__Records supplied__:

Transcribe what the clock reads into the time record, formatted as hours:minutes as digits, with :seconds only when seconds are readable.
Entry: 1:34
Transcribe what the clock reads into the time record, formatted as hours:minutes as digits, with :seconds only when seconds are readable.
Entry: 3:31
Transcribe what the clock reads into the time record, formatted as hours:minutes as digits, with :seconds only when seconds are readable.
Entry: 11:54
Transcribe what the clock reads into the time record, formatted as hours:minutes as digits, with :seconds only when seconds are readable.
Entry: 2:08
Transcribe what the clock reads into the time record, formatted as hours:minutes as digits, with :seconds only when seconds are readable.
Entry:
--
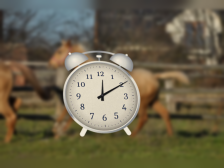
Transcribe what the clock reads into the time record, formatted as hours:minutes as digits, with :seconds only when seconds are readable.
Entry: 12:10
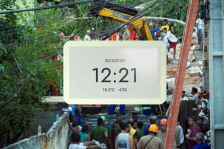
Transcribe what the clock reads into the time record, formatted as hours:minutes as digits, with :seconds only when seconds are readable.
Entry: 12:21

__Problem to work on__:
Count the lines in both blocks above that contain the word "Entry". Reply with that number only.

__The reply__:
7